The High Court in Mombasa on Friday nullified the election of Transport Minister and Matuga MP Chirau Ali Mwakwere by holding that the voting exercise in the constituency was not free, fair and transparent.
The judge, Justice Mohammed Ibrahim, in a 93 page ruling, said that Mr Mwakwere was not validly elected as the Matuga MP since breaches of the election rules affected the outcome of the final results.
The minister becomes the third lawmaker to lose his parliamentary seat after Mr Joel Onyancha and Mr Omingo Magara.
After the ruling, the judge directed that a certificate be issued to the Speaker of the National Assembly, and ordered the Interim Independent Electoral Commission (IIEC) to proceed to conduct a by-election as required by law.
Commenting on the outcome of the petition, Mr Mwakwere said that he could not predict the decision of the court as his lawyers did their best to argue the case.
“I will however consult with them on the decision and wait for their direction. I cannot say much for now, as I have to wait for advice from them,” he said.
On his part, the petitioner Ayub Juma Mwakesi said he was grateful to God for the outcome and noted that he was feeling relieved, saying that he had received numerous threats from anonymous people over the petition.
“I also thank the court for the freedom and independence. Had it been in the past, powerful people could have interfered with the trial,” he said.
He said the judgment had served justice to the people of Matuga.
Though Mr Hassan Mohammed Mwanyoha (Orange Democratic Movement) was declared the loser in the December 2007 election, the court said was the legitimate winner.
Mr Mwanyoha said he was happy that justice was delivered.
“I thank God and my supporters who gave me their support and I can now say that justice never fails,” he said.
The case was filed on January 23, 2008 by Mr Mwakesi as an aggrieved voter who sought to nullify the elections on the grounds that they were fraudulent and in breach of the law.
He mainly based his grounds on the fact that the returning officer Mr Ali Maalim cancelled the results of two polling stations, Kombani A and B, in which his candidate Mr Mwanyoha was leading.
Mr Maalim declared Mr Mwakwere the winner with 8,368 votes, while Mr Mwanyoha garnered 8,328 votes, with the exclusion of the votes from the two polling stations.

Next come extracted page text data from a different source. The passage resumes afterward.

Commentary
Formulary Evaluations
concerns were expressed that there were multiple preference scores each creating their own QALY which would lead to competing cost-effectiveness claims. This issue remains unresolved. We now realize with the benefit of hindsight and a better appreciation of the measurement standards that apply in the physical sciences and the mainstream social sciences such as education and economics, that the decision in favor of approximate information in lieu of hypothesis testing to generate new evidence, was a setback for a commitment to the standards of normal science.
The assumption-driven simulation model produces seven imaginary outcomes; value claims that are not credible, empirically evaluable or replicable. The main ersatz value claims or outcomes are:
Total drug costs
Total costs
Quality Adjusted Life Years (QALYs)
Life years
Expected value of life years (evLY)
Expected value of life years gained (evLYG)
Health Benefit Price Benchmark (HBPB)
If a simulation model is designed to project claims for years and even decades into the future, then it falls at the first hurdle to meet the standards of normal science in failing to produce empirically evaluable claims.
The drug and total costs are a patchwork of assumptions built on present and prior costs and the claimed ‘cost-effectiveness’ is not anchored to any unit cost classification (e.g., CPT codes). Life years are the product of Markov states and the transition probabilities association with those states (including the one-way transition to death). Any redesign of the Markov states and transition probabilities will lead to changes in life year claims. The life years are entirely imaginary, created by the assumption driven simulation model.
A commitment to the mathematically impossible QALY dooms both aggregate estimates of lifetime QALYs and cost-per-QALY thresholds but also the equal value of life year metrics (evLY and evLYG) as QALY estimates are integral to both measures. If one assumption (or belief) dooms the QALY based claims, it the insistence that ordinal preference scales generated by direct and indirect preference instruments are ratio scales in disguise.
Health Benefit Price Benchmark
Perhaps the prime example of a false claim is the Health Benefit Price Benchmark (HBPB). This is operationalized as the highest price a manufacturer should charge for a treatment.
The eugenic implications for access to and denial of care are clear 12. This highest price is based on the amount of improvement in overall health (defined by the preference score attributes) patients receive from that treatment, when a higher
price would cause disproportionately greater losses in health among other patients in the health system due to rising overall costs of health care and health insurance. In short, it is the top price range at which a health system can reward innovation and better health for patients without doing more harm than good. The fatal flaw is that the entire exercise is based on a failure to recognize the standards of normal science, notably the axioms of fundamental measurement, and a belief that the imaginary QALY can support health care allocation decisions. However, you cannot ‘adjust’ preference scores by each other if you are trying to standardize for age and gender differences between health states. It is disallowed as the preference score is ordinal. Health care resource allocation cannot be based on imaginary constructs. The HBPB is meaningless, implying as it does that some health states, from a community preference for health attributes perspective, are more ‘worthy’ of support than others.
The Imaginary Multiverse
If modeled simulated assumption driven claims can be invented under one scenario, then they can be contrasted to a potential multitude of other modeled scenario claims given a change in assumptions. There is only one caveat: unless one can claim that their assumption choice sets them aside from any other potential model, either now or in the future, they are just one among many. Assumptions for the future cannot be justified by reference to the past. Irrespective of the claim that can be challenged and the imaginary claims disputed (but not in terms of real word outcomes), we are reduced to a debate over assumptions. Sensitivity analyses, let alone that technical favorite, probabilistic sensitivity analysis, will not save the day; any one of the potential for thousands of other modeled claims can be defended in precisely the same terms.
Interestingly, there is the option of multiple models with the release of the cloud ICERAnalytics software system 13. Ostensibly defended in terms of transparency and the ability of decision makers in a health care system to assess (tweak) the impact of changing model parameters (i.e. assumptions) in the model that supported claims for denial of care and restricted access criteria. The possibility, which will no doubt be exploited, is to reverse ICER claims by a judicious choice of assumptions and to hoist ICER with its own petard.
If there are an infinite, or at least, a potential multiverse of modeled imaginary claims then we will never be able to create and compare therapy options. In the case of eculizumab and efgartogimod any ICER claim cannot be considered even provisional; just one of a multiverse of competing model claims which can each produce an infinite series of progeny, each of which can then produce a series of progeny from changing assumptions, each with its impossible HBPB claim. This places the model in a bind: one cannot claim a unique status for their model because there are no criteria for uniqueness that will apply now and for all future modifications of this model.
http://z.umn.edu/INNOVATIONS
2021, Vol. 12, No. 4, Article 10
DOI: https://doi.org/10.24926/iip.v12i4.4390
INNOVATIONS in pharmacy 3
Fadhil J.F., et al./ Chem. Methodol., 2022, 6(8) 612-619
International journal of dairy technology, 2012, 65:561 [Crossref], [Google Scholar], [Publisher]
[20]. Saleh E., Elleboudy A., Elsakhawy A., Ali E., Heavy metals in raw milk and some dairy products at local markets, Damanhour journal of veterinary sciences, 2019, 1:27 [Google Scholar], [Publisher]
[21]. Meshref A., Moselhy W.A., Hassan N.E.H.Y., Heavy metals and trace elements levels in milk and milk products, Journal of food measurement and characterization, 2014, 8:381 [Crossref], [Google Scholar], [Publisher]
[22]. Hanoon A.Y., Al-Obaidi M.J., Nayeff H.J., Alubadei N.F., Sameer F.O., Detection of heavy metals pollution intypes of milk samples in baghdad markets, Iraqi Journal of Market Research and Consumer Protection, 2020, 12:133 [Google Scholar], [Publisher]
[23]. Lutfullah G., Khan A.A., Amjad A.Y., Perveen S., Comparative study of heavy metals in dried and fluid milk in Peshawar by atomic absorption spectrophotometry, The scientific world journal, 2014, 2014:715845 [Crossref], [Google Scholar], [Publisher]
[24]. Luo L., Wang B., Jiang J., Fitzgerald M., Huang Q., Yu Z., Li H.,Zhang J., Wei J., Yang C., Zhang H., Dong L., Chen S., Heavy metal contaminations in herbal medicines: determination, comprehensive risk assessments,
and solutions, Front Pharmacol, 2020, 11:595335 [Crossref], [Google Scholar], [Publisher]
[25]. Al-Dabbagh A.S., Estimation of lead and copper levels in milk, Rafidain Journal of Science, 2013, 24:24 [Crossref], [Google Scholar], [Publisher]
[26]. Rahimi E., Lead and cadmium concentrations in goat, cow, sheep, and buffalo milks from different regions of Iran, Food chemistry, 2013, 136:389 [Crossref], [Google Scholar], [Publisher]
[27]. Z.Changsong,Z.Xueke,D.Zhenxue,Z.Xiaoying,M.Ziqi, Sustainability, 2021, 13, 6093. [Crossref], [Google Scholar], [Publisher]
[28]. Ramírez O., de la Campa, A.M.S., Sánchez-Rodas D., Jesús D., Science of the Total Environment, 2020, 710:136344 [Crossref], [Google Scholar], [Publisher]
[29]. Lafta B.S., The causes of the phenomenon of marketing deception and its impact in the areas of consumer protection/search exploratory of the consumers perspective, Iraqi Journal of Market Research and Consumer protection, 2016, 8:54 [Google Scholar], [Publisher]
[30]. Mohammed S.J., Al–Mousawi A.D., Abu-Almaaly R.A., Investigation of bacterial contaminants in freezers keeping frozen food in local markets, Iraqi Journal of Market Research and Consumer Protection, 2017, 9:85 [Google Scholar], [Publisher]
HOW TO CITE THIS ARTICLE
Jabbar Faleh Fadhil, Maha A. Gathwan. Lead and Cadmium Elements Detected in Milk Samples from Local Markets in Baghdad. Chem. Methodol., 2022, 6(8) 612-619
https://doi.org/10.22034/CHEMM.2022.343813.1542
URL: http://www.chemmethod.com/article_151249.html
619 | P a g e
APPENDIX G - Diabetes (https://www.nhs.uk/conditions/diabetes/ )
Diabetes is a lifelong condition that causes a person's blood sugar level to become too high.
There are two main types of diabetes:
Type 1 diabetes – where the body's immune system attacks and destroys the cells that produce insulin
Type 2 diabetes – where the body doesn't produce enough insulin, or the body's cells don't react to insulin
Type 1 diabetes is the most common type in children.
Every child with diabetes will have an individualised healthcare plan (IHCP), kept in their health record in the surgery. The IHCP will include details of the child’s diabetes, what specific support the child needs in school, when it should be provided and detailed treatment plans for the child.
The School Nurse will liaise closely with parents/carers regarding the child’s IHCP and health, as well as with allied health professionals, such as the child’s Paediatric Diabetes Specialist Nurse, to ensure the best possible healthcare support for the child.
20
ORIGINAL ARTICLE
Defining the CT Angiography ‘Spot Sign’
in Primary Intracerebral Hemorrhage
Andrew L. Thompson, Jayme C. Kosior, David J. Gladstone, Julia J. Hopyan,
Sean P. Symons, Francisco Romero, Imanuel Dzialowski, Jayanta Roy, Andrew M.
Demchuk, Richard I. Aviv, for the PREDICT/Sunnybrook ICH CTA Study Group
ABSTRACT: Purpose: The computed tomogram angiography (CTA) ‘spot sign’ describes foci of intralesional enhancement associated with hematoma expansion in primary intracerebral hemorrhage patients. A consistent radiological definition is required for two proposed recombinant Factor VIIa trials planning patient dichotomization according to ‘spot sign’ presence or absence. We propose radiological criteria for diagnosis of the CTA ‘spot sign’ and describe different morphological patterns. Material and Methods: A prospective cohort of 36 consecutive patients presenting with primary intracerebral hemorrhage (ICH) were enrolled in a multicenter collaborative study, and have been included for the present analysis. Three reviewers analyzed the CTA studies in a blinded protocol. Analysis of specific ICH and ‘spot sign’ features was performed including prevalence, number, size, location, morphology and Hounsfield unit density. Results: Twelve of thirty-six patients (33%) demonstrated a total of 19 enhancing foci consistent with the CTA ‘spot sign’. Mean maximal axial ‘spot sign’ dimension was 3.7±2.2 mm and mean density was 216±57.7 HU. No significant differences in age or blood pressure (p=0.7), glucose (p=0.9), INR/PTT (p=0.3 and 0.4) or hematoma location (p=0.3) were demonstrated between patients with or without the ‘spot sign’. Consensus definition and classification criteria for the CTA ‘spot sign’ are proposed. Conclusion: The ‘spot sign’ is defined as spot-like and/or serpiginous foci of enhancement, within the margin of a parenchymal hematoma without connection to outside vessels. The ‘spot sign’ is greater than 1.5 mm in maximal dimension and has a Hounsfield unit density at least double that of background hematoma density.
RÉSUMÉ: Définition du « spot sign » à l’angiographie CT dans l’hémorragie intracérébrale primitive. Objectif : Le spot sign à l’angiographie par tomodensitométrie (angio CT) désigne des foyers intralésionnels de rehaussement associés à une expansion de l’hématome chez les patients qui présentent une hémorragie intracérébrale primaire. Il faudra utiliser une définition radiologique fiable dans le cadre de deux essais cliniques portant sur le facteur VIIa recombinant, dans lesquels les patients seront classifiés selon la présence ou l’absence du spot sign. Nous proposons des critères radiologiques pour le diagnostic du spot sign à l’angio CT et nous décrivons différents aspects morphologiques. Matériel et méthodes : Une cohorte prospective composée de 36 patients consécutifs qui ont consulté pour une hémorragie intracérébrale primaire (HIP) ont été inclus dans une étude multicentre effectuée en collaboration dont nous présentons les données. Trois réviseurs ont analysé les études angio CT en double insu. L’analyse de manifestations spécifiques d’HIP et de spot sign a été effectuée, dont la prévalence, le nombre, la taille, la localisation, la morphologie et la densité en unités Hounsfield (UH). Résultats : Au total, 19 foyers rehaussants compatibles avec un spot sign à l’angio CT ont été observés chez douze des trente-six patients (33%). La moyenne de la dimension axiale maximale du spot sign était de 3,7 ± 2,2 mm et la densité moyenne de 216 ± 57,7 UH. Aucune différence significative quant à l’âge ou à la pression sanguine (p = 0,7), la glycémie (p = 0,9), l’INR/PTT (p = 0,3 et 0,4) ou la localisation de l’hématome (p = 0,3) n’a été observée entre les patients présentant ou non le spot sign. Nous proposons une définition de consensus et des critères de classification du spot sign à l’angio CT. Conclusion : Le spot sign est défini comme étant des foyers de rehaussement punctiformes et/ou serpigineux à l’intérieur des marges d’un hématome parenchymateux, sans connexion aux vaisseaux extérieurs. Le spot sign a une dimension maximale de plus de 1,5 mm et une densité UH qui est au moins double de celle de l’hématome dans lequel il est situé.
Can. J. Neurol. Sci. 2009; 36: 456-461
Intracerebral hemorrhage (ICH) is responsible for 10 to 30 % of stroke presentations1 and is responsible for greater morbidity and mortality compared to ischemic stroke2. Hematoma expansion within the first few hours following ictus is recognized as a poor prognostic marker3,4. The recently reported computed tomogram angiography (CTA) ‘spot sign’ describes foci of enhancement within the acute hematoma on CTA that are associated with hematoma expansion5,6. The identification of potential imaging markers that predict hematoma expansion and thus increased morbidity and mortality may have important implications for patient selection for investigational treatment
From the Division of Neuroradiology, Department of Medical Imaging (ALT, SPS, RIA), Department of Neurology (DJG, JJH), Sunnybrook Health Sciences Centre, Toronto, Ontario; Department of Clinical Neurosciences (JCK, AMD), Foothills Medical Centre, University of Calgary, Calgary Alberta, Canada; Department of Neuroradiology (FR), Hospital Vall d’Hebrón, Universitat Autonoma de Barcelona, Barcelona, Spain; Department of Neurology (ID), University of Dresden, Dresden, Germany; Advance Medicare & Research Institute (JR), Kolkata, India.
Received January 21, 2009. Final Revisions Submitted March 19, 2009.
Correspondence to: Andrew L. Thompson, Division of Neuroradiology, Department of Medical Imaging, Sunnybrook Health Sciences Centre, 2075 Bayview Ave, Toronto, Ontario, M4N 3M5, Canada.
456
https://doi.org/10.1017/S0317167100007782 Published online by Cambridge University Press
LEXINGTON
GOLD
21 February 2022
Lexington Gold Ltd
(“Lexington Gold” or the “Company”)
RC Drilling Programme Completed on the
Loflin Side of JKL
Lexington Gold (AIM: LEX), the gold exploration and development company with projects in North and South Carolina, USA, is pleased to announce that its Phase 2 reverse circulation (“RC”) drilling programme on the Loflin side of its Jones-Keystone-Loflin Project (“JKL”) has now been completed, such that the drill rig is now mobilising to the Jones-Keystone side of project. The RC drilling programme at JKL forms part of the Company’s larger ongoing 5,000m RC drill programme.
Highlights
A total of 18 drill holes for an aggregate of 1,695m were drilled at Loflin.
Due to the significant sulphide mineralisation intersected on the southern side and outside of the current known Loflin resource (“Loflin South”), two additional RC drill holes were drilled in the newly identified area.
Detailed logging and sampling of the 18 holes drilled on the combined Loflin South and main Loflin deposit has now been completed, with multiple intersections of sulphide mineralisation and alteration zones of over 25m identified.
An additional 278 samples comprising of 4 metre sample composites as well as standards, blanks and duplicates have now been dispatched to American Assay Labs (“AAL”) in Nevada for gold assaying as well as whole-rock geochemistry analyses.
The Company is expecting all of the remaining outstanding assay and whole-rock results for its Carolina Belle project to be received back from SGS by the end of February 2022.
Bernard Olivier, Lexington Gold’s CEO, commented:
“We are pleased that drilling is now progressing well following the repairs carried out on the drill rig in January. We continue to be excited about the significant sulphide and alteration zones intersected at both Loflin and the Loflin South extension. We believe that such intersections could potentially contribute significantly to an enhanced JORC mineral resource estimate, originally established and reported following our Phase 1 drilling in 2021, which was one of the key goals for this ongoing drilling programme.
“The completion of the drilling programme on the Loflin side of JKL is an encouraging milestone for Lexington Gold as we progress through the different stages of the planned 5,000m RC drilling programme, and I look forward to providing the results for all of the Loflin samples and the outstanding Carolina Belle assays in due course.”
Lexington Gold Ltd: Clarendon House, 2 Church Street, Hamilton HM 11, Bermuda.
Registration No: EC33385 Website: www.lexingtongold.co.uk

At Kombani A, Mr Mwakwere got 78 votes, while Mr Mwanyoha got 452, and 22 and 100 votes respectively at Kombani B.
But according to evidence adduced in court, the returning officer cancelled the presidential, parliamentary and civic results for both streams on the grounds that they were fraudulent.
However ,an Electoral Commission of Kenya officer who testified during the trial said that the returning officer did not have the legal power to open the envelops of the counted ballots as he could not carry a recount, and therefore did not have the power to cancel the votes in the manner he did.
“I have carefully considered the evidence of the witness and I found it to be credible, honest and clear,” Justice Ibrahim noted.
A simple arithmetic, according to the judge, showed that if the Kombani votes were included, Mr Mwanyoha would have led with 8,880, while Mr Mwakwere would have garnered 8,378 votes, thereby giving a difference of 142 votes.
“I therefore hold that the cancellation of the results as the two streams was unlawful and illegal as the returning officer did not have the power, mandate or jurisdiction to do what he did. It is only the presiding officer who could order and carry out a recount at the polling station of the disputed, spoilt and undisputed votes,” the judge noted.
He added: “I do hold there was non-compliance with the written law and the election was not carried out with the principles laid down in law.”
In the end, Justice Ibrahim noted that the petition was proof that the ECK deserved to be disbanded as it was the mother of all chaos and mayhem that followed the elections in 2007.